Abstract
Abstract
Purpose:
There is a lack of experience with stenting for benign pancreaticobiliary disorders in children.
Materials and Methods:
Fifteen children (9 male and 6 female) with a median age of 7.1 years (range 0.7–14.2 years) who underwent treatment with a plastic stent for a benign disorder of the pancreaticobiliary system between May 2003 and September 2017 were recruited to this retrospective study.
Results:
Biliary and/or pancreatic plastic stents were inserted into 5 patients with congenital, 4 with post-traumatic, and 6 with idiopathic pathologies. Median duration of individual stent placement was 111 days (range 14–1569 days). Eleven children (73%) were treated with one stent only. In 4 cases, up to 22 stents were successively placed over time. There were no complications during stent insertion or stent removal. Seven patients (47%) experienced adverse effects during stenting, including choledocholithiasis, pancreaticolithiasis, cholangitis, acute pancreatitis, stent obstruction, and stent fracture. At follow-up, in 11 cases (73%), the underlying condition was resolved. In 4 children, all of whom suffered from congenital pancreaticobiliary disorders, stent therapy was considered as a temporary treatment before definite surgery.
Conclusions:
Patients with congenital anomalies of the pancreaticobiliary tree often require surgery for definitive management. However, temporary stent placement can be accomplished safely and successfully and this serves as a bridge to temporize their obstructive process while awaiting surgical intervention. Children with post-traumatic or idiopathic disorders can frequently be managed definitively by stenting alone and many of these require only one single stent insertion.
Introduction
Over the past years, endoscopic retrograde cholangiopancreaticography (ERCP) has played increasing part in the management of benign pancreaticobiliary disorders in children.1–4 In contrast to adults, it is still considered both, a diagnostic and therapeutic tool in the pediatric population.4–6
The spectrum of ERCP in children is broad and includes a variety of congenital, post-traumatic, and idiopathic conditions. Therapeutic procedures consist of endoscopic sphincterotomy (EST), common bile duct (CBD) or pancreatic duct stone removal, transmural drainage of pancreatic fluid collections, as well as biliary and pancreatic stent insertion.1,5 However, there is still a lack of awareness regarding specific indications and limited local availability, including the expertise of experienced endoscopists to perform ERCP in this group of patients. 5
In 1989, Guelrud et al. were the first to report on endoscopic insertion of a biliary stent in a male infant for malignant obstructive jaundice before chemotherapy. 7 Subsequently, Brown and Goldschmiedt described their experience with therapeutic ERCP, including stent placement for benign biliary and pancreatic disorders in 9 patients under the age of 20 years. 8 In 1997, Tagge et al. 9 demonstrated the use of biliary stents in 3 children with complicated choledochal cysts. Since then, endoscopic stenting has been used as a minimally invasive technique and additional instrument in the management of various conditions within the alimentary tract in this group of patients.5,10–14
We report our interdisciplinary experience with plastic stents for the treatment of benign pancreaticobiliary disorders in children.
Materials and Methods
Fifteen children (9 male and 6 female) who underwent plastic stent placement for benign disorders of the pancreaticobiliary system between May 2003 and September 2017 were recruited to this retrospective study (Table 1). The primary outcome measure of success after ERCP and stent placement was correct diagnosis and/or adequate therapy with resolution of the pancreaticobiliary disease. The study was approved by the Research Ethics Committee of the Medical Faculty Mannheim, Heidelberg University, Germany (No. 2018-813R-MA).

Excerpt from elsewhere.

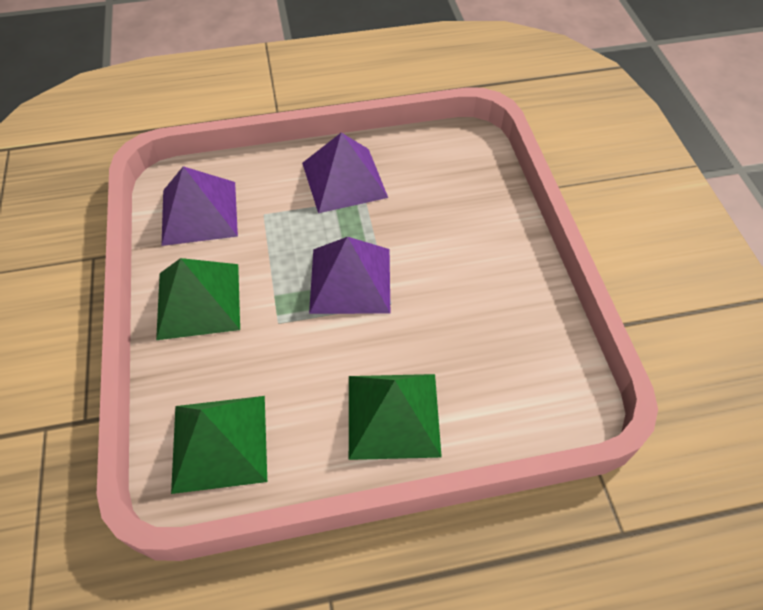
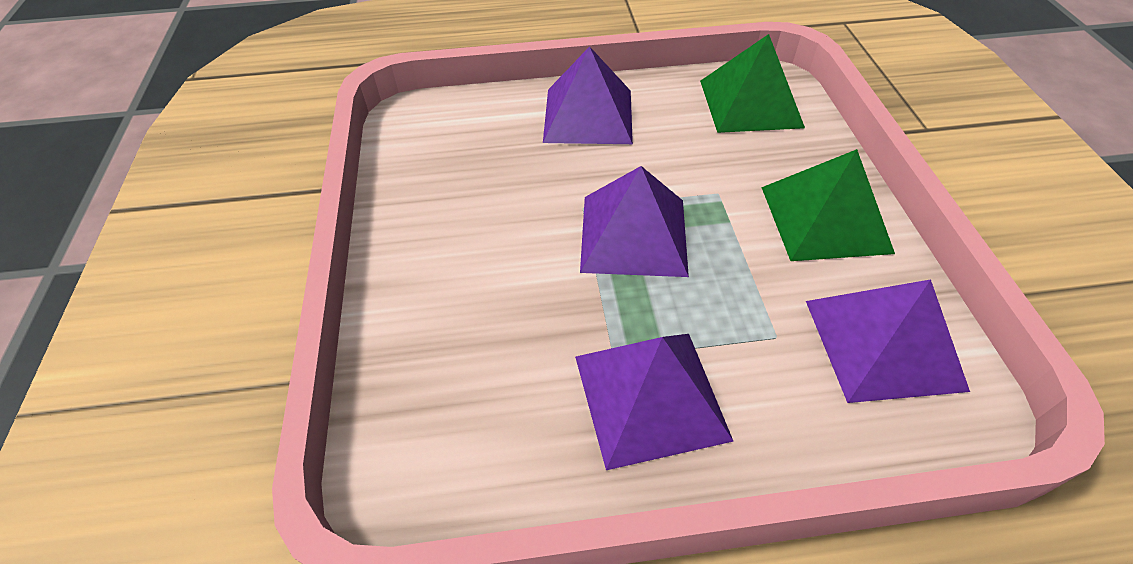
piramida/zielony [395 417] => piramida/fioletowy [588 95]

Patients' Characteristics and Outcome
Two stents were applied simultaneously to the CBD and pancreatic duct.
First stent applied elsewhere and remained in situ for 88 days.
Patient developed pancreatic exocrine insufficiency not related to stent treatment.
Stent lost spontaneously.
During ERCP and stent placement, a simultaneous intrahepatic biliary stricture was detected, which was not resolved (see text).
Patient underwent subsequent LC after stent removal.
AP, acute pancreatitis; CBD, common bile duct; CCL, cholecystolithiasis; CDL, choledocholithiasis; CP, chronic pancreatitis; CT, computed tomography; ERCP, endoscopic retrograde cholangiopancreaticography; EST, endoscopic sphincterotomy; f, female; HS, hereditary spherocytosis; LC, laparoscopic cholecystectomy; m, male; MRCP, magnetic resonance cholangiopancreaticography; NA, not available; OC, open cholecystectomy; PBM, pancreaticobiliary maljunction; PL, pancreaticolithiasis; RHH, right hemihepatectomy; TS, transgastric stent; US, ultrasound.
The overall median age at stent placement was 7.1 years (range 0.7–14.2 years). Approximately half of the cohort (47%) had a variety of previous therapies before stenting, including percutaneous drainage of a dilated common hepatic duct or biloma, as well as ERCP with EST or dilatation, and stone extraction (Table 1).
Stent placement for congenital disorders
In 5 children (2 male and 3 female) with a median age of 5.5 years (range 0.7–14.2 years), a congenital abnormality of the pancreaticobiliary system was noted (Table 1). Of these, 2 patients suffered from a choledochal cyst associated with a biliary stricture (patients 2 and 15). One 8-year-old girl developed choledocholithiasis (CDL) caused by pancreaticobiliary maljunction (PBM) (patient 3). Another 14-year-old boy (patient 6) underwent stenting for chronic pancreatitis (CP). During ERCP, a pancreas divisum with a pancreatic stricture was detected. Finally, an 8-month-old male infant (patient 9) suffered from CDL with acute pancreatitis (AP) associated with a stricture of the papilla of Vater.
Stent placement for post-traumatic disorders
In 4 cases (2 male and 2 female), stent placement was performed after an injury to the biliary system that was caused either by a surgical complication (i.e. iatrogenic) or after trauma (Table 1). The median age in this subgroup was 5.8 years (range 2.3–7.1 years). On analysis, 1 boy (patient 1) suffered from a postoperative stricture after laparoscopic cholecystectomy (LC). Two children (patients 8 and 13) developed a biliary leakage after open cholecystectomy and right hemihepatectomy (RHH), respectively. Another 5-year-old boy (patient 11) who sustained a pedestrian versus car accident suffered from a blunt abdominal injury with an intrahepatic lesion to the bile duct within liver segment 4.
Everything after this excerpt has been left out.